Task objective: Each record below is to be copied exactly; the pictures are to be omitted.

Dataset entries:

▼

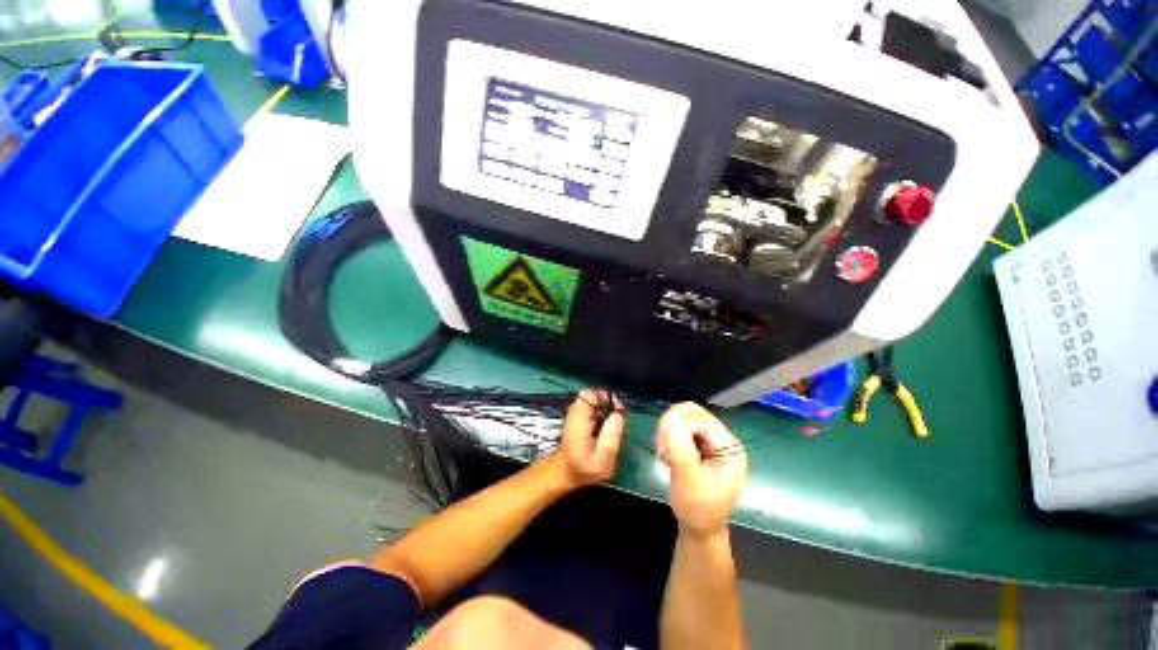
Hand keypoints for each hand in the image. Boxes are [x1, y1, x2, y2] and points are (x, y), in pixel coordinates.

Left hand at [548, 390, 625, 489]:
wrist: (563, 474)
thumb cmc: (582, 470)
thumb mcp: (602, 460)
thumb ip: (611, 437)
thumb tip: (619, 415)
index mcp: (579, 420)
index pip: (590, 394)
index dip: (606, 398)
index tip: (618, 409)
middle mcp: (575, 412)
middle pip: (594, 395)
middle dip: (609, 403)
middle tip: (620, 417)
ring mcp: (576, 414)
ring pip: (595, 401)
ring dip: (607, 409)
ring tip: (616, 424)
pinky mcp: (579, 418)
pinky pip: (594, 408)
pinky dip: (603, 414)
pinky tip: (608, 427)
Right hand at [656, 403, 746, 536]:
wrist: (698, 530)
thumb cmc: (697, 511)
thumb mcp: (688, 482)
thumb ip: (680, 449)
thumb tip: (670, 417)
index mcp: (730, 448)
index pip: (698, 419)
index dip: (677, 428)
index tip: (665, 451)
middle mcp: (724, 440)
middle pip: (692, 413)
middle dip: (672, 428)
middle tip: (664, 452)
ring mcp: (713, 442)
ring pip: (684, 418)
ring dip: (669, 433)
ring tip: (666, 456)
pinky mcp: (701, 445)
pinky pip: (681, 428)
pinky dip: (670, 437)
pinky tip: (668, 456)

▲

Task solution:
Hand keypoints for each hand in the image. Boxes are [x1, y1, x2, y2] and points are (x, y), in pixel coordinates.

Left hand at [548, 390, 625, 489]:
wrist: (563, 474)
thumb cmc: (582, 470)
thumb mcp: (602, 460)
thumb ip: (611, 437)
thumb tip: (619, 415)
index mcp: (579, 420)
index pip: (590, 394)
index dip: (606, 398)
index tip: (618, 409)
middle mcp: (575, 412)
middle pip: (594, 395)
middle dip: (609, 403)
middle tip: (620, 417)
ring mcp: (576, 414)
ring pip: (595, 401)
ring dip: (607, 409)
ring tip: (616, 424)
pinky mcp: (579, 418)
pinky pip: (594, 408)
pinky dip: (603, 414)
pinky tip: (608, 427)
Right hand at [656, 403, 746, 536]:
wrist: (698, 530)
thumb cmc: (697, 511)
thumb mcp: (688, 482)
thumb ip: (680, 449)
thumb tip: (670, 417)
index mcp: (730, 448)
index pip: (698, 419)
index dip: (677, 428)
index tip: (665, 451)
middle mcp: (724, 440)
middle pip: (692, 413)
middle dip: (672, 428)
middle tip: (664, 452)
ring mcp: (713, 442)
ring pip: (684, 418)
ring dip: (669, 433)
ring tip: (666, 456)
pinky mcp: (701, 445)
pinky pip: (681, 428)
pinky dip: (670, 437)
pinky tip: (668, 456)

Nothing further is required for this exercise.